I don’t have much experience on vault/consul. So to play it safe, before running the above data backup command with consul, I seal the every member of the vault cluster.

This works fine, but during the time period when vault cluster is sealed, vault clients fails to get/put data to vault. Some time when there are a few tens of GB data in the vault, the backup time can be pretty long, and so vault clients are adversely affected.

Is it safe to run ‘consul snapshot save …’ command when the vault cluster is unsealed? If not, is there any alternatives, say toggle some options/switches to partially locking vault secret paths, similar to MySQL DB/Table/Rows locking?

Currently, in fear of vault data corruption, My backup procedure is:

1, seal all server members of vault cluster
2, on the first vault server member, run ‘consul snapshot save <snapshot_file>’
3, unseal all server members of vault cluster
4, encrypt the snapshot and save it to offsite.

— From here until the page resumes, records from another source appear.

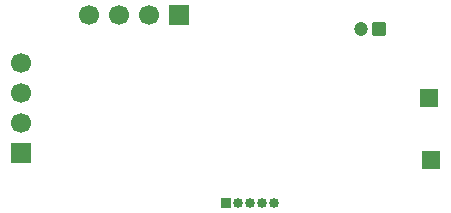
<source format=gbr>
%TF.GenerationSoftware,KiCad,Pcbnew,9.0.4*%
%TF.CreationDate,2025-10-30T10:47:44-04:00*%
%TF.ProjectId,SERVO-ESC,53455256-4f2d-4455-9343-2e6b69636164,rev?*%
%TF.SameCoordinates,Original*%
%TF.FileFunction,Soldermask,Bot*%
%TF.FilePolarity,Negative*%
%FSLAX46Y46*%
G04 Gerber Fmt 4.6, Leading zero omitted, Abs format (unit mm)*
G04 Created by KiCad (PCBNEW 9.0.4) date 2025-10-30 10:47:44*
%MOMM*%
%LPD*%
G01*
G04 APERTURE LIST*
G04 Aperture macros list*
%AMRoundRect*
0 Rectangle with rounded corners*
0 $1 Rounding radius*
0 $2 $3 $4 $5 $6 $7 $8 $9 X,Y pos of 4 corners*
0 Add a 4 corners polygon primitive as box body*
4,1,4,$2,$3,$4,$5,$6,$7,$8,$9,$2,$3,0*
0 Add four circle primitives for the rounded corners*
1,1,$1+$1,$2,$3*
1,1,$1+$1,$4,$5*
1,1,$1+$1,$6,$7*
1,1,$1+$1,$8,$9*
0 Add four rect primitives between the rounded corners*
20,1,$1+$1,$2,$3,$4,$5,0*
20,1,$1+$1,$4,$5,$6,$7,0*
20,1,$1+$1,$6,$7,$8,$9,0*
20,1,$1+$1,$8,$9,$2,$3,0*%
G04 Aperture macros list end*
%ADD10RoundRect,0.250000X0.350000X0.350000X-0.350000X0.350000X-0.350000X-0.350000X0.350000X-0.350000X0*%
%ADD11C,1.200000*%
%ADD12RoundRect,0.250000X-0.550000X-0.550000X0.550000X-0.550000X0.550000X0.550000X-0.550000X0.550000X0*%
%ADD13R,0.850000X0.850000*%
%ADD14C,0.850000*%
%ADD15R,1.700000X1.700000*%
%ADD16C,1.700000*%
G04 APERTURE END LIST*
D10*
%TO.C,C4*%
X81522600Y-33600000D03*
D11*
X80022600Y-33600000D03*
%TD*%
D12*
%TO.C,J6*%
X85900000Y-44700000D03*
%TD*%
%TO.C,J5*%
X85800000Y-39400000D03*
%TD*%
D13*
%TO.C,MAG*%
X68600000Y-48310000D03*
D14*
X69600000Y-48310000D03*
X70600000Y-48310000D03*
X71600000Y-48310000D03*
X72600000Y-48310000D03*
%TD*%
D15*
%TO.C,J1*%
X51200000Y-44110000D03*
D16*
X51200000Y-41570000D03*
X51200000Y-39030000D03*
X51200000Y-36490000D03*
%TD*%
D15*
%TO.C,J2*%
X64600000Y-32400000D03*
D16*
X62060000Y-32400000D03*
X59520000Y-32400000D03*
X56980000Y-32400000D03*
%TD*%
M02*

</source>
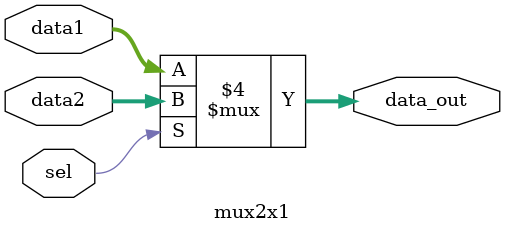
<source format=v>
module mux2x1(data1, data2, sel, data_out);

input [31:0] data1, data2;
input sel;
output [31:0] data_out;

reg [31:0] data_out;

always @(data1, data2, sel)
begin
	if(sel == 0)
		data_out <= data1;
	else
		data_out <= data2;
	end
endmodule



</source>
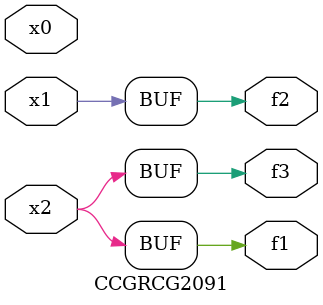
<source format=v>
module CCGRCG2091(
	input x0, x1, x2,
	output f1, f2, f3
);
	assign f1 = x2;
	assign f2 = x1;
	assign f3 = x2;
endmodule

</source>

Restore doesn’t happen often, but the steps are very similar to the above.

Please advice, Thanks,

There is no need to seal Vault. The snapshot function only contained verified writes, so you can’t be out of sync. Although not required, we only run the backup job on the consul leader node, but that’s just so that we know where the backup was done from at any point.

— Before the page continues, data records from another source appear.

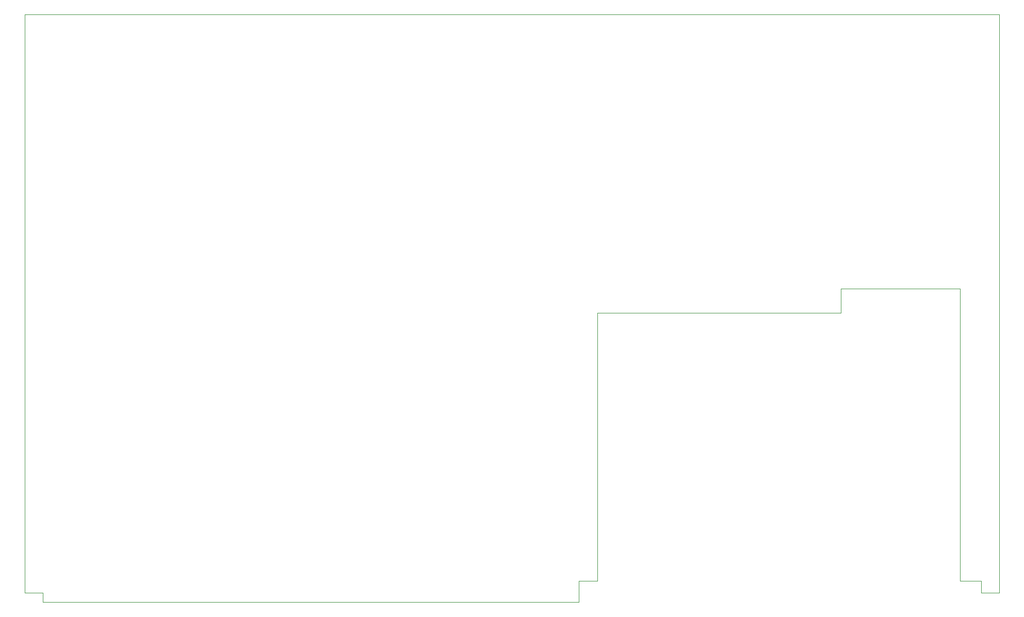
<source format=gbr>
%TF.GenerationSoftware,KiCad,Pcbnew,6.0.1-79c1e3a40b~116~ubuntu18.04.1*%
%TF.CreationDate,2022-01-20T05:24:45+01:00*%
%TF.ProjectId,ss_mb_mockup,73735f6d-625f-46d6-9f63-6b75702e6b69,Rev0.1*%
%TF.SameCoordinates,PX42c1d80PY93d1cc0*%
%TF.FileFunction,Profile,NP*%
%FSLAX46Y46*%
G04 Gerber Fmt 4.6, Leading zero omitted, Abs format (unit mm)*
G04 Created by KiCad (PCBNEW 6.0.1-79c1e3a40b~116~ubuntu18.04.1) date 2022-01-20 05:24:45*
%MOMM*%
%LPD*%
G01*
G04 APERTURE LIST*
%TA.AperFunction,Profile*%
%ADD10C,0.050000*%
%TD*%
G04 APERTURE END LIST*
D10*
X0Y-95000000D02*
X0Y0D01*
X3000000Y-95000000D02*
X0Y-95000000D01*
X160000000Y-95000000D02*
X157000000Y-95000000D01*
X3000000Y-95000000D02*
X3000000Y-96500000D01*
X157000000Y-93000000D02*
X157000000Y-95000000D01*
X94000000Y-49000000D02*
X134000000Y-49000000D01*
X134000000Y-49000000D02*
X134000000Y-45000000D01*
X160000000Y0D02*
X160000000Y-95000000D01*
X3000000Y-96500000D02*
X91000000Y-96500000D01*
X153500000Y-45000000D02*
X153500000Y-93000000D01*
X160000000Y0D02*
X0Y0D01*
X153500000Y-93000000D02*
X157000000Y-93000000D01*
X91000000Y-96500000D02*
X91000000Y-93000000D01*
X94000000Y-93000000D02*
X94000000Y-49000000D01*
X134000000Y-45000000D02*
X153500000Y-45000000D01*
X91000000Y-93000000D02*
X94000000Y-93000000D01*
M02*

</source>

Restore is a difference process obviously, you can’t have Vault up and running at all when doing a consul restore. Shutdown vault complete, do your restore, then start Vault (only 1 node) let it tell you if there is an issue, if not then start the other nodes.

Hi @Aram,

Thanks for quick reply, they are really very helpful,

For the snapshot backup part, when the snapshot saving process taking long time, say 3~5 minutes, there could be some vault write/update operations happen during the time period. Do you think updates could be backed up partially? I’m wondering how’s the mechanism that guarantees no partial vault operation results show up in consul snapshots, Thanks,

For the restore part, shutting down vault completely is definitely a save/preventive step. Currently my vault cluster is sealed completely and I test normally vault get/put/list operations and they are all blocked due to seal. But sure, shutting down is definitely even more safer, and doesn’t introduce any harm.

Best,

The snapshot is a point in time, when you start the backup (or when consul acknowledges the start of the snapshot), any updates after that point in time are not included in the backup.

Thanks for confirmation, I’ll then just go ahead to run consul snapshot save directly, without sealing of vault cluster VMs.